モノが受け取った情報をセンサーで感知し、その情報をもとにAWSサービスと連携させられる機能で、情報収集や活用、別のモノへの応用などが可能になります。
またAmazon FreeRTOS(アマゾンフリーアールティーオーエス)ならIoTソリューションの構築も可能です。クラウドやローカルで幅広いデバイスへアクセスできるため、IoTソリューションの構築を実行したい場合におすすめです。
AWSがビジネスに与える影響とは?

AWSを導入し活用することがビジネスに与える影響は、大きく分けると以下の2つです。
- 拡張性(スケーラビリティ)によるリソースの増減
- 俊敏性(アジリティ)による作業時間の短縮
それぞれ詳しく解説します。
拡張性(スケーラビリティ)
AWSを導入することで、必要なリソースを必要に応じて増減することができるようになります。
例えば、ある商品が突然売れ出して完売した際に、すぐに在庫を補充できるようなことが、ITのリソースで再現できます。必要なリソースを適度に増減させることで、効率的に業務を進めることができるでしょう。
俊敏性(アジリティ)
AWSを含むクラウドサービスは、インターネットを始めとするネットワークを使ってサービスを提供しています。
数回のクリックでサーバーを立ち上げ、システム開発や運用を進められることから、高い俊敏性があると言えます。
サーバーを手配する時間などを大幅に短縮できるため、必要なビジネスを素早く立ち上げることが可能です。
AWSの10個の特徴

AWSの大きな特徴は、以下の10個です。

◆ **行の一覧**:
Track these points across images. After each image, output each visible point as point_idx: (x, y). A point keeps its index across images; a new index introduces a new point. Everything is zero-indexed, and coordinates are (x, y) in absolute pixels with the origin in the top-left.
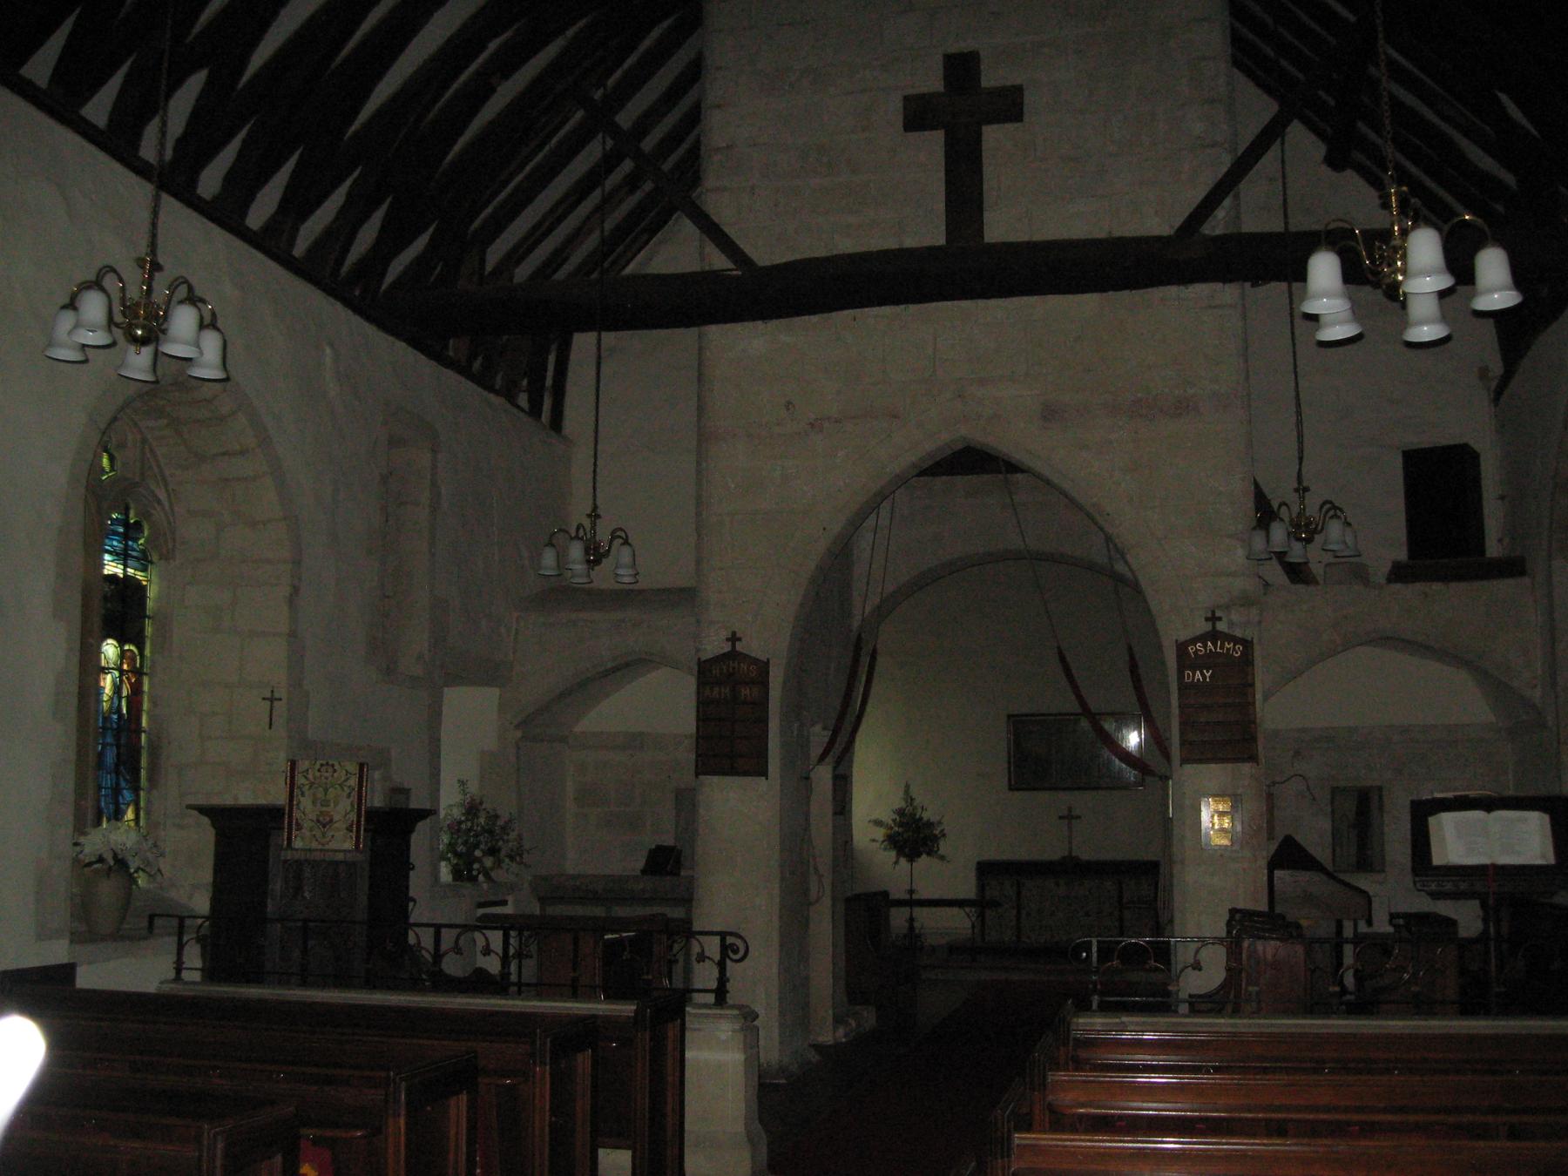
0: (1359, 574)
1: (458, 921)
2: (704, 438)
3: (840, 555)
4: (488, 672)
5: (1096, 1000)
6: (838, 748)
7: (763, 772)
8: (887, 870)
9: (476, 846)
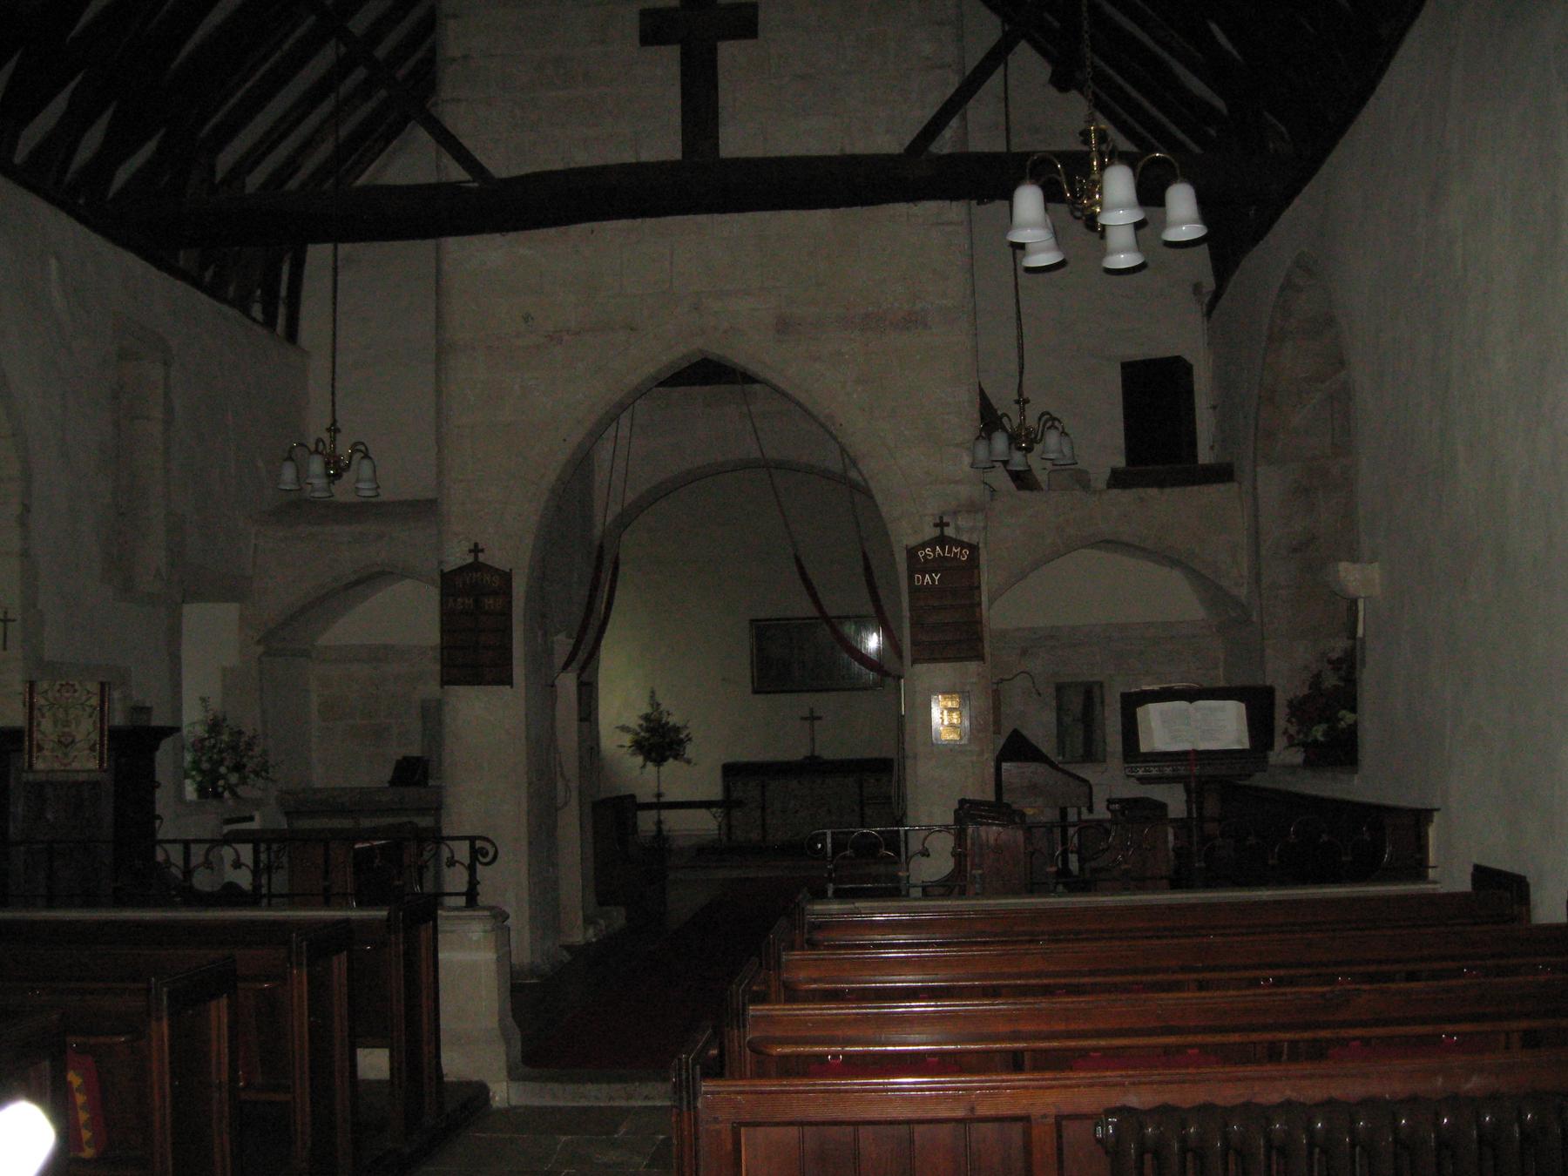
0: (1081, 480)
1: (208, 836)
2: (443, 351)
3: (581, 465)
4: (232, 589)
5: (831, 888)
6: (582, 655)
7: (508, 681)
8: (637, 776)
9: (221, 762)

◆ **取り組む作業**:
• a. ページによると、AWSを含むクラウドサービスは何を使ってサービスを提供していますか。
• b. ページにある「AWSを導入することで、必要なリソースを必要に応じて増減することができるようになります。」という文を英語に訳してください。
行は使わなくても作業できます。

◆ **解答全文**:
• a. インターネットを始めとするネットワークを使って提供しています。

• b. Adopting AWS makes it possible to increase or decrease the resources you need as required.